In deciding that the passed resolutions were not contrary to the interests of creditors as a whole or unfairly prejudicial to dissenting creditors, the court was influenced by the fact that at their meeting creditors had the benefit of the administrator’s comprehensive report, which emphasised the need to support the company, and to act in a timely fashion, requirements which the accepted DOCA addressed to the benefit of the company and creditors.
Further, the continued support of the secured creditor had to be considered, particularly the prospect of having a receiver and manager appointed over the company’s assets by the secured creditor in the event that its preferred DOCA was not proceeded with. The avoidance of this possibility was clearly seen to be in the interests of the company and its creditors.
Finally, with respect to the proponent of the alternative DOCA the court noted that, notwithstanding the urgency surrounding the company’s position, it “tried to slow down the DOCA process in order to give it time to refine its own DOCA proposal and to secure funding for it. In the end it ran the risk that the meeting would not be adjourned and that creditors would vote to proceed with the proposal” (para 79).
Section 600A recognises that any system of voting by creditors is vulnerable to the influence of insider or related party creditors. To prevent such creditors from exercising an unfair influence over a meeting of creditors resulting in unfavourable outcomes for non-related creditors, the court has been given powers to intervene under section 600A and make consequential orders as required.

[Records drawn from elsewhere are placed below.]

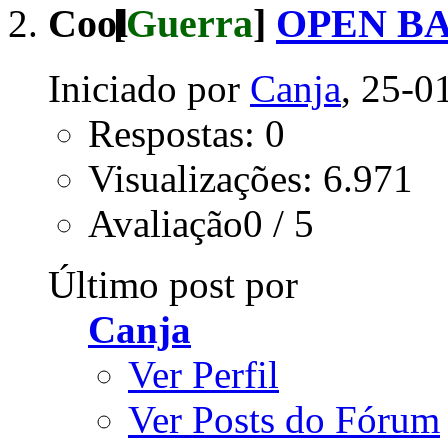
[
Guerra
]
OPEN BA
Iniciado por
Canja
, 25-0
Respostas: 0
Visualizações: 6.971
Avaliação0 / 5
Último post por
Canja
Ver Perfil
Ver Posts do Fórum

However such exceptional powers need to be exercised with caution, both within the terms and pre-conditions specified by section 600A, and in accordance with relevant, well-established principles developed by the courts in their implementation of the section.
Promnitz is a recent case dealing with the concerns of dissenting creditors, and provides insights into the onus which lies upon such applicants to make out the elements of section 600A. Here, for the reasons discussed above, the applicant failed to satisfy the court that resolutions passed with the votes of related creditors were contrary to the interests of creditors as a whole, or were unfairly prejudicial to the dissenting creditors.
The decision is consistent with an earlier court’s observations that the creditors’ voting process “clearly contemplates that the wish of an individual creditor may be overridden, and permits related creditors to take part in the decision to do so, subject to s 600A.”
Finally, it may be noted that an adverse costs order was made against the unsuccessful applicant which reinforces the need for dissenting creditors to obtain legal/accounting advice as to the merits of their grievances before contemplating proceedings under section 600A.